● ACTIVITY
For this exercise, reproduce each entry below exactly, excluding pictures.

### THE INPUT

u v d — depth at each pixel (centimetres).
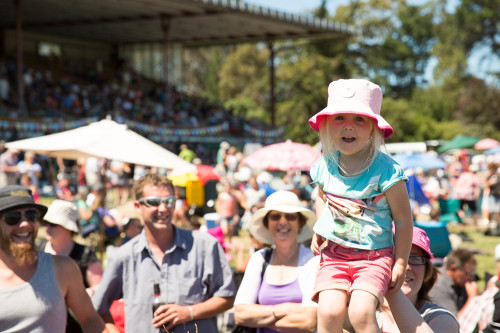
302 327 388
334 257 259
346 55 7075
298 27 3894
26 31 4188
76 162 2255
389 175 252
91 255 510
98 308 416
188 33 4338
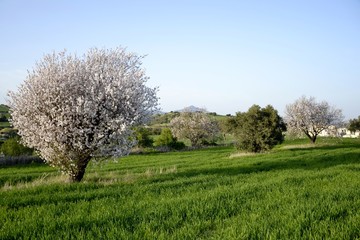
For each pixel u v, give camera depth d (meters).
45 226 9.12
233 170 27.73
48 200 13.20
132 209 10.93
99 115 20.02
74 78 20.38
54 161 20.56
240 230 8.34
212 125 90.31
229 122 57.31
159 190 15.72
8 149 50.91
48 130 19.05
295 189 14.54
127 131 20.47
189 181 18.84
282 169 27.03
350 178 18.16
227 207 11.13
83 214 10.45
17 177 27.83
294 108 72.06
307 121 70.12
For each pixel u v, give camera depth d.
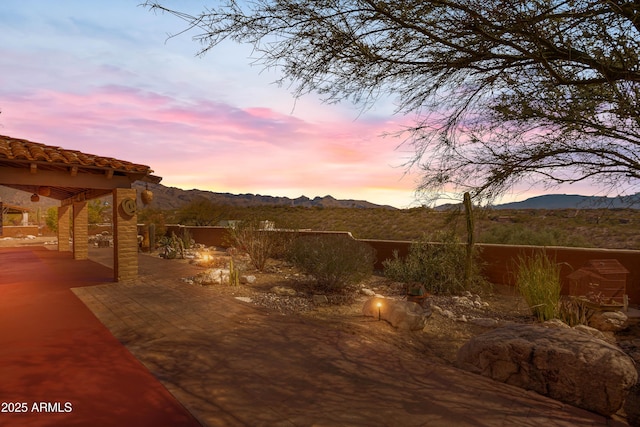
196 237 22.55
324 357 4.98
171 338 5.63
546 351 4.20
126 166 10.47
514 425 3.40
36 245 24.77
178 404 3.67
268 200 181.62
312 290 9.59
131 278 10.79
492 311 8.12
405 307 6.71
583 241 14.07
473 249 9.74
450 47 2.85
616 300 7.32
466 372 4.64
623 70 2.48
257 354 5.03
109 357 4.86
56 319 6.64
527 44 2.69
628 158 2.77
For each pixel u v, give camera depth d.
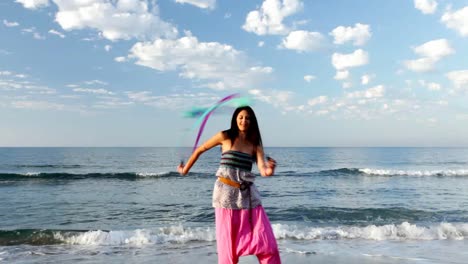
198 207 16.28
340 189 23.02
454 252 7.88
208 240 9.09
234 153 3.44
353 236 9.43
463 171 33.25
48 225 12.53
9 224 12.77
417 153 120.19
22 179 28.00
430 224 11.67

######

● SOLUTION TO THIS TASK
u v d — depth at each pixel (centimetres).
302 327 388
334 257 259
346 55 7075
298 27 3894
26 31 4188
76 162 2255
389 175 252
91 255 510
98 308 416
188 33 4338
For each pixel u v, give camera depth d (meters).
45 226 9.12
233 170 27.73
48 200 13.20
132 209 10.93
99 115 20.02
74 78 20.38
54 161 20.56
240 230 8.34
212 125 90.31
229 122 57.31
159 190 15.72
8 149 50.91
48 130 19.05
295 189 14.54
127 131 20.47
189 181 18.84
282 169 27.03
350 178 18.16
227 207 11.13
83 214 10.45
17 177 27.83
294 108 72.06
307 121 70.12
For each pixel u v, give camera depth d.
196 237 22.55
324 357 4.98
171 338 5.63
546 351 4.20
126 166 10.47
514 425 3.40
36 245 24.77
178 404 3.67
268 200 181.62
312 290 9.59
131 278 10.79
492 311 8.12
405 307 6.71
583 241 14.07
473 249 9.74
450 47 2.85
616 300 7.32
466 372 4.64
623 70 2.48
257 354 5.03
109 357 4.86
56 319 6.64
527 44 2.69
628 158 2.77
For each pixel u v, give camera depth d.
198 207 16.28
340 189 23.02
454 252 7.88
208 240 9.09
234 153 3.44
353 236 9.43
463 171 33.25
48 225 12.53
9 224 12.77
417 153 120.19
22 179 28.00
430 224 11.67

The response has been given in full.